Name of each exchange on which

each class is to be registered

Preferred Share Purchase Rights   The NASDAQ Stock Market LLC

 

 

If this form relates to the registration of a class of securities pursuant to Section 12(b) of the Exchange Act and is effective pursuant to General Instruction A.(c) or (e), check the following box.  ☒

If this form relates to the registration of a class of securities pursuant to Section 12(g) of the Exchange Act and is effective pursuant to General Instruction A.(d) or (e), check the following box.  ☐

If this form relates to the registration of a class of securities concurrently with a Regulation A offering, check the following box.  ☐

Securities Act registration statement file number to which this form relates: _________ (if applicable)

Securities to be registered pursuant to Section 12(g) of the Act:

None

 

 

 


ITEM 1.

DESCRIPTION OF REGISTRANT’S SECURITIES TO BE REGISTERED.

On January 11, 2019, the Board of Directors (the “Board”) of the registrant authorized and declared the grant of one right (a “Right”) for each ordinary share, par value of $0.001 per share, of the registrant (each, an “Ordinary Share”) outstanding as of the close of business on January 14, 2019 (the “Record Date”) to holders of Ordinary Shares as entered in the register of members of the registrant on the Record Date (the “Registered Holders”).

Each Right entitles the Registered Holders to purchase from the registrant one-thousandth of one Series A Junior Participating Cumulative Preferred Share, par value of $0.001 per share, of the registrant (each, a “Preferred Share”) at a purchase price of $200 per one-thousandth of one Preferred Share, subject to adjustment. The Rights are being issued pursuant to a Shareholders’ Rights Agreement, dated as of January 14, 2019 (the “Rights Agreement”), between the registrant and The Bank of New York Mellon, as Rights Agent.

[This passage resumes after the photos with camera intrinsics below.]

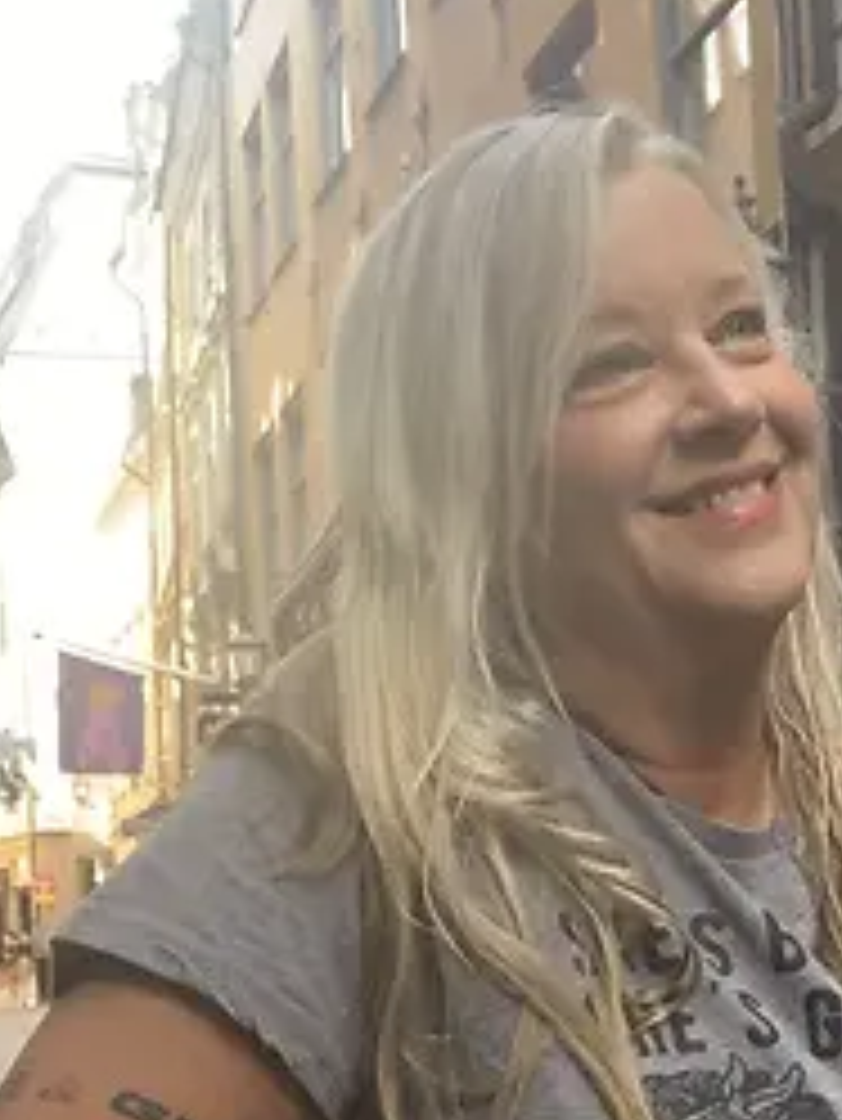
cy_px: 909
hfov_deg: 18.9
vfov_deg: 24.9
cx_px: 707
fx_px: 2495
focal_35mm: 77
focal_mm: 2.87
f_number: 2.2
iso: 64
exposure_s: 1/99
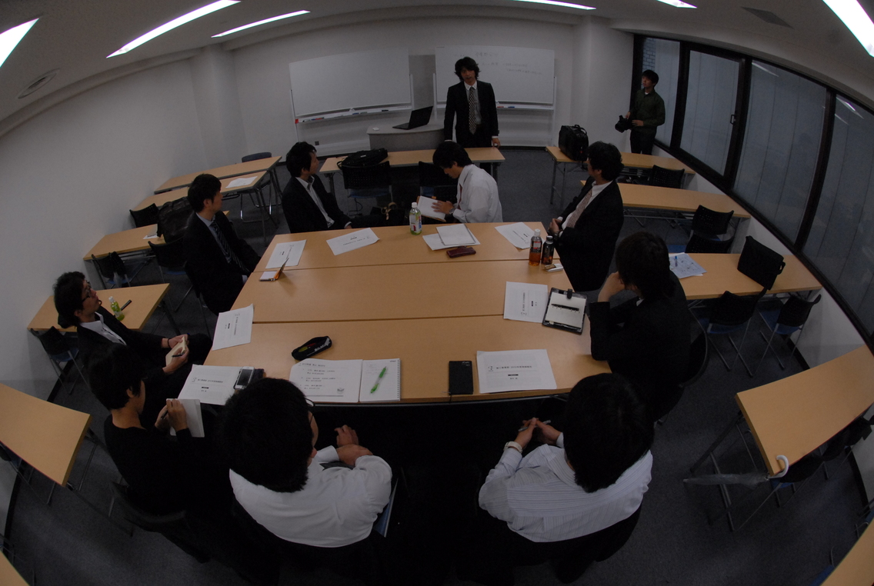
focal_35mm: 16
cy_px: 293
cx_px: 437
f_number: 6.3
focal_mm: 10.5
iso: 800
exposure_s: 1/160
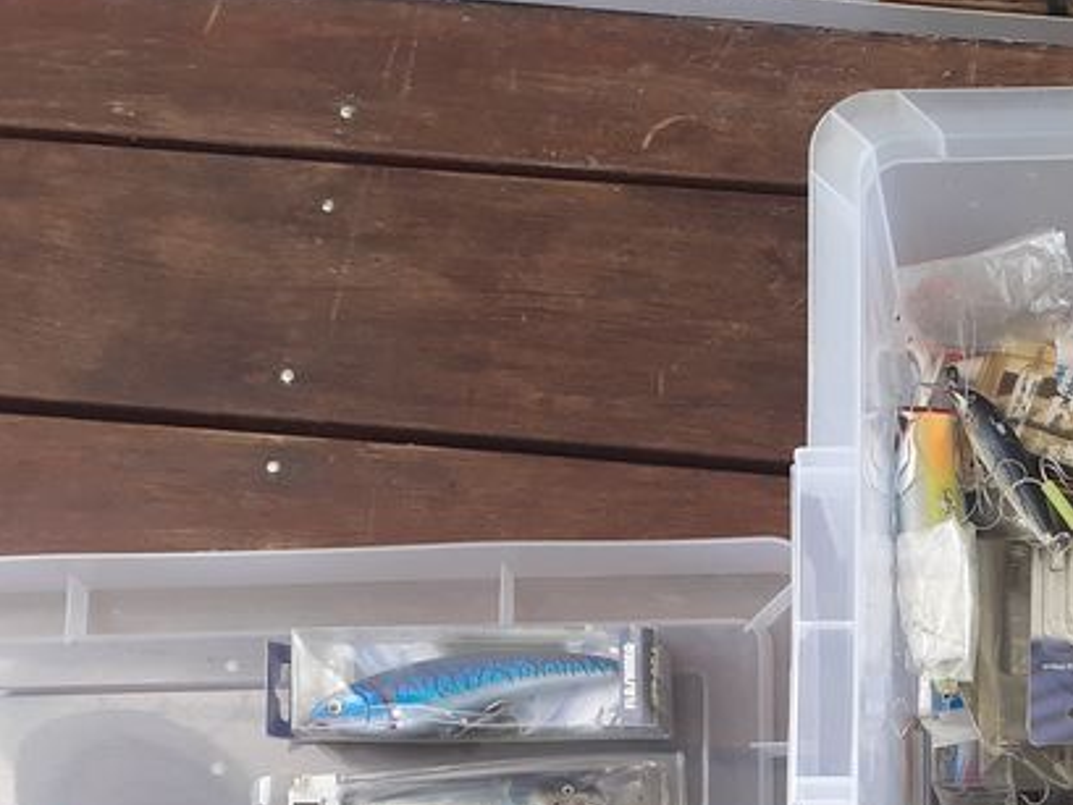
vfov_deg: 20.9
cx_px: 1057
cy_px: 947
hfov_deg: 27.8
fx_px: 2046
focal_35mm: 66
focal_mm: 3.6
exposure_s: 1/50
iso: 50
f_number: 1.9
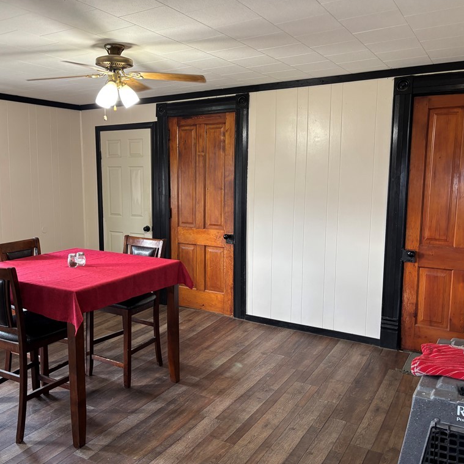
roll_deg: +0.2
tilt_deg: -6.4
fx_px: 470
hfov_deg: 52.0
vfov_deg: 52.5
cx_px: 176
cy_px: 232
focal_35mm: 31
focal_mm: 5.96
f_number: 1.6
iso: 160
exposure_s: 1/60
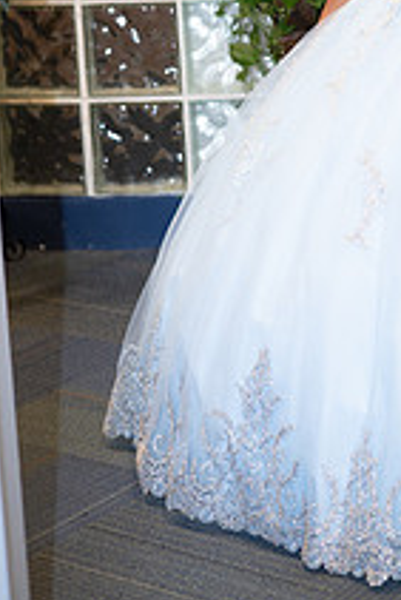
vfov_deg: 18.0
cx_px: 404
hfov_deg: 12.2
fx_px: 1851
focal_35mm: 111
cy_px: 28
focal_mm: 50
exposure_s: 1/160
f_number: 2
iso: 640
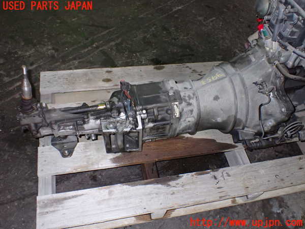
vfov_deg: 46.8
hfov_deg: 60.0
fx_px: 264
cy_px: 114
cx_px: 152
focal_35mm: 30
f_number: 6.3
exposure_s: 1/30
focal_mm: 5.4
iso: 800
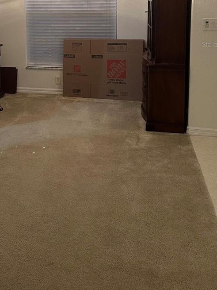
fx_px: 368
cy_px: 44
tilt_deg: -9.4
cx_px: 34
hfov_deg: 31.7
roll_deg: +0.4
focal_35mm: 44
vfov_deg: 40.5
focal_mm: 6.86
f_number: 1.78
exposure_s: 1/60
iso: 320
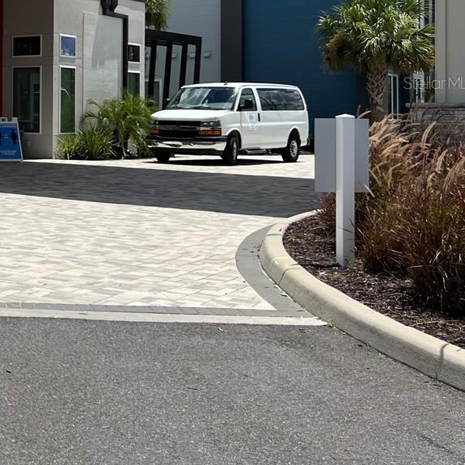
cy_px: 82
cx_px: -167
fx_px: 973
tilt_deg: +1.0
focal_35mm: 64
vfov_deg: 26.3
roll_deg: -0.2
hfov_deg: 23.3
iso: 50
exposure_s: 1/6993
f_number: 1.5
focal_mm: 5.7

The Rights Agreement (which includes the Form of the Certificate of Designation of Series A Junior Participating Cumulative Preferred Shares as Exhibit A, the form of Right Certificate as Exhibit B, and the Summary of Rights as Exhibit C) is attached hereto as an exhibit and is hereby incorporated herein by reference. The description of the Rights and the Rights Agreement is incorporated herein by reference to the registrant’s Report of Foreign Private Issuer on Form 6-K (“Form 6-K”), furnished to the Securities and Exchange Commission (the “SEC”) on January 14, 2019 (the “January 2019 Form 6-K”), and is qualified in its entirety by reference to the Rights Agreement and the exhibits thereto.

 

ITEM 2.

EXHIBITS.

 

Exhibit No.    Description of Exhibit
3.1    Certificate of Designation of Series A Junior Participating Cumulative Preferred Shares (incorporated by reference to Exhibit 3.1 to the January 2019 Form 6-K)
4.1    Shareholders’ Rights Agreement, dated as of January 14, 2019, between the registrant and The Bank of New York Mellon, which includes the Form of the Certificate of Designation of Series A Junior Participating Cumulative Preferred Shares as Exhibit A, the form of Right Certificate as Exhibit B, and the Summary of Rights as Exhibit C (incorporated by reference to Exhibit 4.1 to the January 2019 Form 6-K).

.

 

2


SIGNATURE

Pursuant to the requirements of Section 12 of the Securities Exchange Act of 1934, the registrant has duly caused this Registration Statement to be signed on its behalf by the undersigned, thereto duly authorized.

 

SOHU.COM LIMITED.
By:    /s/ Charles Zhang
Name:   Charles Zhang
Title:   Chief Executive Officer

January 14, 2019

 

3


EXHIBIT INDEX

 

Exhibit No.    Description
3.1    Certificate of Designation of Series A Junior Participating Cumulative Preferred Shares (incorporated by reference to Exhibit 3.1 to the January 2019 Form 6-K)
4.1    Shareholders’ Rights Agreement, dated as of January 14, 2019, between the registrant and The Bank of New York Mellon, which includes the Form of the Certificate of Designation of Series A Junior Participating Cumulative Preferred Shares as Exhibit A, the form of Right Certificate as Exhibit B, and the Summary of Rights as Exhibit C (incorporated by reference to Exhibit 4.1 to the January 2019 Form 6-K).